Q: I have several students who have “eye floaters.” They are wondering if there is anything they can do for them.
A: First off, how many of you out there reading this have ever had an “eye floater”? I’ll bet loads! Even though they are considered an age-related eye phenomenon, I had one long ago, perhaps in my twenties or thirties. But before I get too far ahead of myself, let me define what we are talking about here.
According to the Mayo clinic, eye floaters are spots in your vision. Eye floaters may look like black or gray specks, strings or cobwebs that drift about when you move your eyes. And typically, when you go to look at the floater, it will frustratingly move out of your field of vision. The gall! But, usually, this common condition is more annoying than threatening to your health.
Eye floaters, again via our friends in Minnesota, are considered a result of age-related changes that occur as the jelly-like substance (vitreous) inside your eyes becomes more liquid. When this happens, microscopic fibers within the vitreous tend to clump together and can cast tiny shadows on your retina, which you may see as eye floaters.

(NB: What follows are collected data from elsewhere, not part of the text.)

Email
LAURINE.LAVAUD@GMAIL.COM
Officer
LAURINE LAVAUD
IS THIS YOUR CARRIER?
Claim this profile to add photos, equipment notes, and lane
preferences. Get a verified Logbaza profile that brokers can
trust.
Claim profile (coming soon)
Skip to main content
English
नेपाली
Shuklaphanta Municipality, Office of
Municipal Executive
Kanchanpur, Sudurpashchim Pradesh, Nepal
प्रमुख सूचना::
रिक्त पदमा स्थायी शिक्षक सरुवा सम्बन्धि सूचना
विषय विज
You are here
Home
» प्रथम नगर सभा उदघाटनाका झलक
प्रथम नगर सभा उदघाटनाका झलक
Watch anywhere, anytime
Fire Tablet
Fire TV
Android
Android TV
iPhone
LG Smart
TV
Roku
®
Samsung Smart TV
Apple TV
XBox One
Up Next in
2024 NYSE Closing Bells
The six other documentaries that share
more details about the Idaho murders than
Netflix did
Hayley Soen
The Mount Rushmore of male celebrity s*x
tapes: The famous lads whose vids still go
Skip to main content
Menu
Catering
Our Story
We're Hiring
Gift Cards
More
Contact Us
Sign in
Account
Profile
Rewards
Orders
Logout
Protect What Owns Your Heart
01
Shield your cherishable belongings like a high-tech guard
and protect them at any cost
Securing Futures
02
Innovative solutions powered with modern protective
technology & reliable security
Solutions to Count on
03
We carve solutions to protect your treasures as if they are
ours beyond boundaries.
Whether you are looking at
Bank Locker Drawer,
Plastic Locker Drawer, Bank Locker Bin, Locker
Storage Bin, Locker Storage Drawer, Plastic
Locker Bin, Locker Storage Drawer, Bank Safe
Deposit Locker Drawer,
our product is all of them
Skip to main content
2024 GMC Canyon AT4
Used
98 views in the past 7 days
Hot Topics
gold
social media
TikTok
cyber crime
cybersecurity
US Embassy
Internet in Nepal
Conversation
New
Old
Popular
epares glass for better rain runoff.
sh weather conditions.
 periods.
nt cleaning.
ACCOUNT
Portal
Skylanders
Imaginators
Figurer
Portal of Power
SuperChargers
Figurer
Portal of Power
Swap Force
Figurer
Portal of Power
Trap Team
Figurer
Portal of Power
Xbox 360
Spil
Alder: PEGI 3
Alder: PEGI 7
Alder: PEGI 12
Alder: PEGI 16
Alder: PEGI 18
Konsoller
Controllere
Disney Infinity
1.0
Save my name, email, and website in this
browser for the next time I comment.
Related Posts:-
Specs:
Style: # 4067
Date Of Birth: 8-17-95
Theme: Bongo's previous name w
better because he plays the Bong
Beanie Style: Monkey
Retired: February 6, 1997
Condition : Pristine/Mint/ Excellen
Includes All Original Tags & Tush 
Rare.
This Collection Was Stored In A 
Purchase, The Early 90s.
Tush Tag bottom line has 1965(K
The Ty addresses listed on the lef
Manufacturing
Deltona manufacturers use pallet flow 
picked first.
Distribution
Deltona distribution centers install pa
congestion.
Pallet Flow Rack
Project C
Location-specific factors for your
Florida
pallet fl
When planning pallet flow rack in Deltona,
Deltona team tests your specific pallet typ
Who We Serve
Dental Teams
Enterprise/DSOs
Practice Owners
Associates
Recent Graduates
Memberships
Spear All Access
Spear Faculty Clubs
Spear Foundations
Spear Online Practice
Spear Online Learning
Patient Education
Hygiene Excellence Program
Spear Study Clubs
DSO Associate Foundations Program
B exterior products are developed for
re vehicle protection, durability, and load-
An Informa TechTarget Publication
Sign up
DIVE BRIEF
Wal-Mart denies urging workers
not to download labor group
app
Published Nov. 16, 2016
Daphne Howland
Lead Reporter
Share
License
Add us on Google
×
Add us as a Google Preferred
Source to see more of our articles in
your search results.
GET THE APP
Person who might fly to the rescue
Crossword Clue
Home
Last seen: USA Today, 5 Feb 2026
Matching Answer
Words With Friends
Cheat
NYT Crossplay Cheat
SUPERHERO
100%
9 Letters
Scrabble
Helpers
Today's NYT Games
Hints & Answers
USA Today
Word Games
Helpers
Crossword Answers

Usually, this is not a sign that you have to worry about or that portends dangerous changes to your vision. However, there are several worrisome additional symptoms that you need to watch out for, as they could indicate a more serious problem called retinal tear, which can lead to retinal detachment (not the desirable vairagya kind we aim for in yoga!) that can lead to loss of vision. So, if you notice a sudden increase in the number of eye floaters, contact an eye specialist immediately—especially if you also see flashes of light or lose your peripheral vision. These can be symptoms of an emergency that requires prompt attention. To re-iterate: usually a couple of eye floaters are not of any immediate concern, although if you have not had an eye exam in a while, it might be a good time to see your ophthalmologist or optometrist. Go immediately if any of these show up, too: many more eye floaters than usual; a sudden onset of new floaters; flashes of light; darkness on the sides of your vision (peripheral vision loss).
In addition to age changes already mentioned and the more serious tear to the back of the eye, occasionally floaters can be a result of inflammation on the back of the eye or bleeding into the center of the eye. These would likely cause more symptoms than just a floater, and you’d likely feel compelled to see you eye doctor soon than later.
If you’ve never had an eye floater, but now that you’ve read about them you’ll be worrying about them (this used to happen to me all the time in med school—I’d read about some deadly illness for the first time and start to imagine I was getting symptoms of the condition!), here are the risk factors for developing them:
• age over 50 (yikes! I’m in trouble again!)
• nearsightedness (got this one, too!)
• eye trauma
• complications from cataract surgery
• diabetic retinopathy
• inflammation in the eye
In order to rule out the bad eye situations, your eye doc will do a full eye exam, including dilating your pupils with drops so he/she can get a clear look at the inside and back of your eye. Surgery is typically reserved, for situations of retinal tear or detachment. There are some experimental procedures using lasers to zap floaters if the floaters are really big and annoying to you. But these are still considered experimental.
In most cases, no treatment is recommended. You are simply asked to get used to the floaters and try to ignore them. Now, if they are kinda annoying for you, you could try applying your yogic skills of observation, attention and focus to the floaters, and incorporate them into your present reality, which according to yogic philosophy, is always changing. That means these guys could actually start to disappear, and you will be aware of it when it happens.
A quick look at the many websites that claim that yoga can help resolve eye floaters tend to recommend a balanced practice of standing poses, seated poses, supine and prone poses, with both forward bends, backbends and twists, but tend to strongly swear off inversions. Pranayamas recommended include Skull Brightening, Alternate Nostril and Solar Pranayama, inhaling on right nostril, exhaling out of left. One site recommended Trataka, or gazing practices, using a candle, your shoulder or the tip of your nose for your focus. However, I could find no research on the benefit or risk of any yoga tools for eye floaters.
I suspect that a gentle yoga practice, with its likely benefit of stress reduction, would be a helpful way of addressing this condition if it is creating more stress in your daily life. And I, too, would suggest that you use caution with inverted poses in case an increase in pressure in the head and eyes might worsen or precipitate floaters. No definitive research is available to prove or disprove this idea, but you can monitor your own symptoms by doing gentle inversions, like Standing Forward Bend or Downward-Facing Dog, staying for only brief periods of time and noticing afterward if anything changes with your symptoms. If any of our readers have had person experience with floaters and yoga, please write a comment back to us. We’d love to hear about it!